发布严厉废佛令是北魏太平真君七年(公元446年)的事,太平真君这个元号本身就带有浓厚的道教气息,这时候的太武帝,已经是彻底的道教信徒了。事件的直接导火线是查出长安佛寺僧侣不但饮酒,更暗藏有兵器之事。此时长安附近的杏城,一位名叫盖吴的人正拥十余万民众造反,北魏军正派兵前往讨伐。
“佛寺僧众与盖吴有所勾结。”
崔浩如此煽动太武帝。
太武帝立即下令悉数诛杀长安僧侣,并且烧毁经典以及佛像之类的东西。太武帝当时正在亲征途中,他对在国都平城(今大同市)留守的太子拓跋晃发出“全国依照长安模式行事”的勅令。太子是佛教信徒,他在把这个勅令转达各地之前,先把这个消息透露给佛教界人士,僧侣们因而得以抱着经典和佛像亡命;然而寺院和塔之类的建筑终究无法隐藏,悉数遭到破坏。
极力怂恿太武帝废佛的,是一身充满中华思想的崔浩;令人意想不到的是,最为反对废佛的,竟然是道士寇谦之。

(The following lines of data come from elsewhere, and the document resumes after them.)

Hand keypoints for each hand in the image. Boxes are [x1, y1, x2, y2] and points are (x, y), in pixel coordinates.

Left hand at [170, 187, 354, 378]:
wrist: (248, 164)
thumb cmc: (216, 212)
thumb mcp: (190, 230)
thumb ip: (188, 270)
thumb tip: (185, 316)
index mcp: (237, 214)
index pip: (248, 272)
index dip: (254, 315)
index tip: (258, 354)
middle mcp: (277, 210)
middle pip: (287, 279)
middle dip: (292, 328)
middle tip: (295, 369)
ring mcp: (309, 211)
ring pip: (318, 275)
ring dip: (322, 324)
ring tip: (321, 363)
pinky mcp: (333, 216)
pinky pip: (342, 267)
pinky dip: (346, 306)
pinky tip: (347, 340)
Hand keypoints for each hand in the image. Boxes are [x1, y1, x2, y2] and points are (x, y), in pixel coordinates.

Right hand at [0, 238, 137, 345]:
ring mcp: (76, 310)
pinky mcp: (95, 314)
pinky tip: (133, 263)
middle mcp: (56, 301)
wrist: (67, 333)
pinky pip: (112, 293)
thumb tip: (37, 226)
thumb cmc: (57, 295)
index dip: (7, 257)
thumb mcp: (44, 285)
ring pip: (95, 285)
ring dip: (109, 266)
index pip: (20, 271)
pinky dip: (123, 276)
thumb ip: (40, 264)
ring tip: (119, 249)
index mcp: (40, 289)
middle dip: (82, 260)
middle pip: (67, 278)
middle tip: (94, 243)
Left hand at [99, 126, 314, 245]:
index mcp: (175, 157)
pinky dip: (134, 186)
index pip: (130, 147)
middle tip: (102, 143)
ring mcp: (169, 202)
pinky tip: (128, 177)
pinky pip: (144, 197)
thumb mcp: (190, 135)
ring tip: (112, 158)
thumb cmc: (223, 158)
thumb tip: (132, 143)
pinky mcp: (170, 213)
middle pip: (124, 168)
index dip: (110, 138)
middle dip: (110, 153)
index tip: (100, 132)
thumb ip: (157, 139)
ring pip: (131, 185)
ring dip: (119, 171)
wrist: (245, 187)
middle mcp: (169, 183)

虽然宗旨不同,但或许因为同是宗教中人,寇谦之认为对佛教采取极端政策,会对国家不利吧?
不管太武帝和崔浩何等执拗,佛教还是无法根绝。太子泄漏勅令当然大有关系,但不论任何力量,都无法烧尽存在于人们心底的东西。何况佛教正日益兴隆,而非处在衰退期。以传道为目的、由西域前来中国内陆的佛僧正络绎于途。

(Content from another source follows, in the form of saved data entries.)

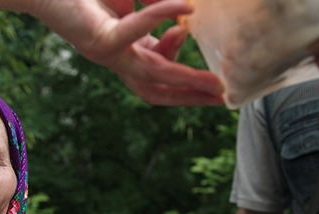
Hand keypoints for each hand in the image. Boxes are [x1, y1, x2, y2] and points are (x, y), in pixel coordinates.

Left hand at [29, 0, 223, 105]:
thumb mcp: (128, 3)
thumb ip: (155, 10)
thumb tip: (184, 21)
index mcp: (123, 50)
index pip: (157, 75)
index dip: (186, 84)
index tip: (215, 82)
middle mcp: (114, 58)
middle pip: (155, 90)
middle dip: (189, 97)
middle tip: (221, 99)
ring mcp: (106, 52)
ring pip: (151, 75)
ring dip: (185, 80)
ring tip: (214, 83)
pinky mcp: (97, 38)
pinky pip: (135, 31)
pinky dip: (161, 16)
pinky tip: (184, 7)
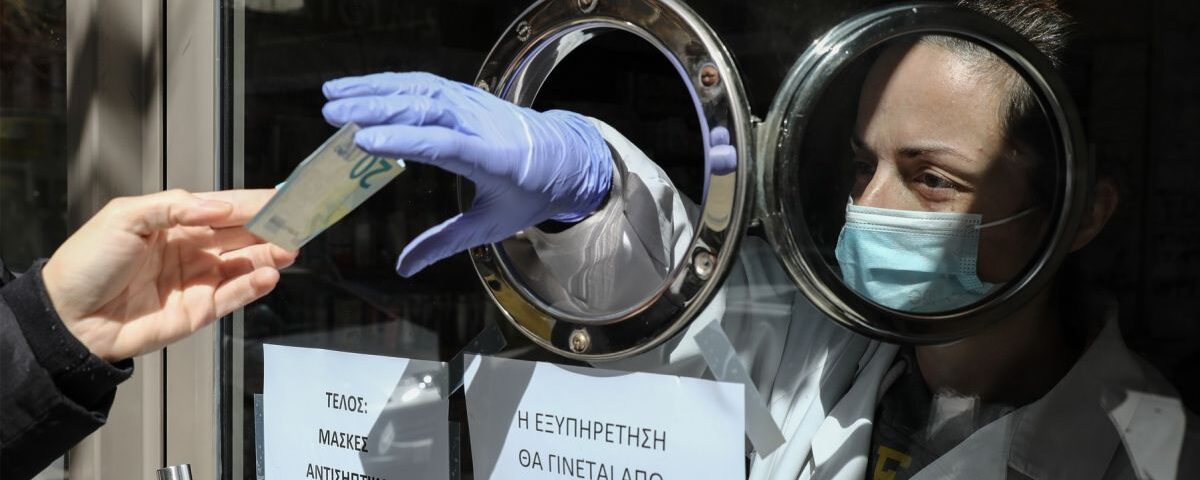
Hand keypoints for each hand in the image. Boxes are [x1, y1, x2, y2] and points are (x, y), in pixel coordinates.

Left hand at [41, 189, 297, 361]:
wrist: (69, 318)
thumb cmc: (87, 263)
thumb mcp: (124, 217)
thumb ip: (173, 206)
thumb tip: (218, 207)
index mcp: (175, 222)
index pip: (224, 208)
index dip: (254, 202)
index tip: (283, 196)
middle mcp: (192, 249)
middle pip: (242, 235)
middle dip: (272, 227)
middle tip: (300, 221)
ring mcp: (198, 280)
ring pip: (244, 264)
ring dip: (269, 255)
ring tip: (291, 247)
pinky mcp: (200, 311)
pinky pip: (234, 295)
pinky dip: (254, 285)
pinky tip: (269, 274)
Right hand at [321, 72, 612, 276]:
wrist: (564, 156)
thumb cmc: (528, 195)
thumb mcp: (492, 226)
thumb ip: (446, 243)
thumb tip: (404, 268)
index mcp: (494, 159)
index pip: (445, 145)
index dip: (404, 142)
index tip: (364, 141)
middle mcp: (482, 124)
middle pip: (426, 110)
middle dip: (376, 109)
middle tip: (332, 114)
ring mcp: (474, 104)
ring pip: (421, 89)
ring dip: (374, 89)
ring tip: (333, 94)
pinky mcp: (465, 95)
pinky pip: (424, 83)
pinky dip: (389, 83)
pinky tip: (358, 88)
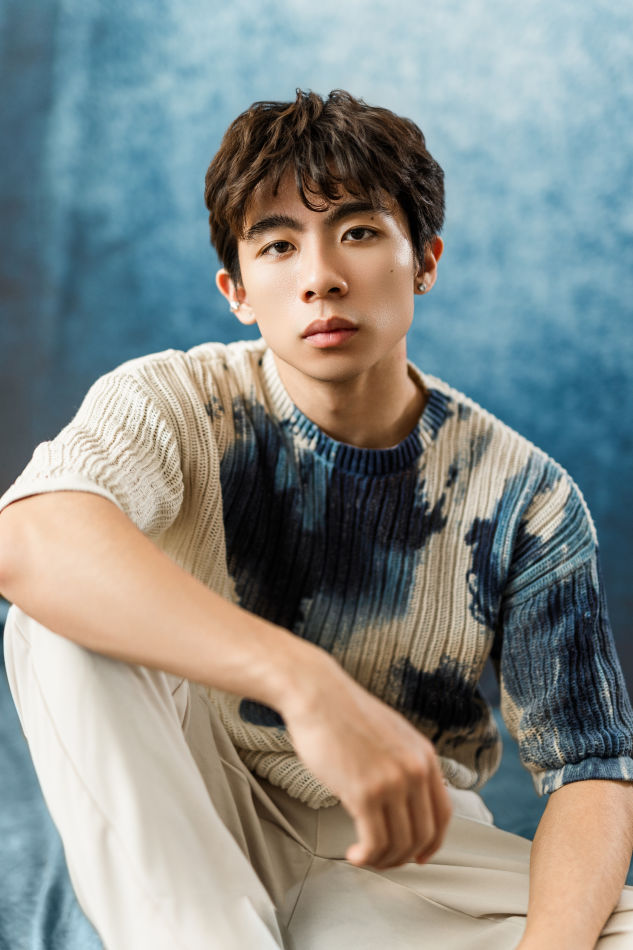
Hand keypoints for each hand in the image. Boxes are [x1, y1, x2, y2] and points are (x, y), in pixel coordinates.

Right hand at [282, 656, 451, 868]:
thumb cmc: (344, 712)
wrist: (317, 693)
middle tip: (383, 860)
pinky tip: (353, 854)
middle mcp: (415, 770)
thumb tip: (403, 798)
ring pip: (399, 844)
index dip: (432, 842)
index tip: (418, 855)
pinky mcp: (365, 793)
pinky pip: (374, 842)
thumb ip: (404, 762)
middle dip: (403, 856)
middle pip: (423, 835)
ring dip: (382, 860)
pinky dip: (366, 857)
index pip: (443, 813)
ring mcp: (392, 782)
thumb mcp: (391, 734)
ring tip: (364, 856)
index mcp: (425, 755)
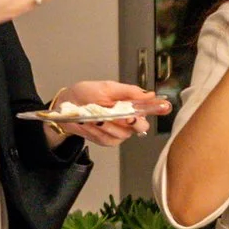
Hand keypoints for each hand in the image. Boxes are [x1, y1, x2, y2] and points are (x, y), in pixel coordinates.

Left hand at [46, 79, 165, 147]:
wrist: (65, 105)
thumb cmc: (86, 94)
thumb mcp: (106, 88)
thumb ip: (127, 91)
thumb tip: (149, 94)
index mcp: (132, 105)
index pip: (151, 108)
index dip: (158, 108)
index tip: (164, 107)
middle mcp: (129, 120)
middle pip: (141, 126)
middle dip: (132, 121)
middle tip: (123, 115)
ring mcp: (119, 132)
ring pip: (123, 133)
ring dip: (108, 124)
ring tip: (95, 115)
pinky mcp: (107, 140)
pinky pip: (107, 138)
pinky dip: (97, 131)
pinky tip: (90, 124)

更具讽刺的是,太武帝发布废佛令时,边境佛教都市敦煌的佛教正处于最鼎盛时期。
——听说,内地正在闹废佛之事。我们暂时在这里观看情势吧!
这是传道僧侣留在敦煌的理由。敦煌石窟群中,北魏时代建造者,迄今尚存三十多窟。
由于崔浩的孜孜努力,太武帝是确确实实地汉化和文明化了;这也意味着,他的意识形态已经起了质变。连崔浩始料未及的想法,也在太武帝的心中萌芽了——“民族自尊心”,作为鲜卑拓跋部的民族自尊心。
“着手编纂国纪。”
太武帝对崔浩下了这个命令。太武帝想到要编纂北魏历史,大概也是民族魂在他的心里燃烧起来的缘故吧?点燃这把火的,当然是崔浩的汉化教育。
“编纂时必须以忠于史实为原则。”
太武帝对负责编纂的崔浩道。
崔浩身边有许多奴颜婢膝、处处以说奉承话为能事的人,其中的一个——著作令史闵湛——进言道:
“编纂国纪乃未曾有之盛事,必须让它能留传到万世之后。因此,我们最好把它刻在石头上。”
“或许这样比较好。”
崔浩表示赞成。
蔡伦发明纸张距当时已三百五十年。虽然纸张非常便利,但比起木简或竹简却脆弱许多,这样的东西是否能留存后世,委实值得怀疑。为了留传后世,最好的方法是将纪文刻在石头上,后世人需要时,可以随时利用这些石头拓写。
崔浩于是在平城西郊天坛东侧竖立起无数石碑,将“国纪”刻于其上。竖立的石碑有“方百步”,也就是每边为一百五十公尺的正方形。
由于这些石碑矗在路边,所以任何人都可以站在前面阅读。结果是,读了纪文的鲜卑拓跋部族,无不勃然大怒。因为上面详细记载着未进入中原前的鲜卑拓跋部的未开化状态。
“这些纪文把我们写得无异于禽兽!”
“对!这是在侮辱我们!”
“把我们说成只知利而不知义,岂有此理!”
拓跋部人倘若未汉化,理应不会阅读该石碑上的汉字才对,而会读汉字,倘若未经精神上的汉化,也应该不会因读了“国纪”而怒不可遏了。
说他们在塞外专事掠夺,实际上也是非常自然的事情;因为若不掠夺他人,自己就会遭人掠夺。弱肉强食有何不可?如果不成为强者,只有死路一条啊!父亲死后,将自己生母以外的父亲妻妾纳为自己的女人,又有何不可?若非如此,这些女人要由谁来保护呢!
上面写的这些是极其自然的事情,所以,即使读了纪文也理应不会因此发怒才对。拓跋部人读后勃然大怒,是不再视此为当然之事的缘故,也就是说,他们已在精神上汉化了。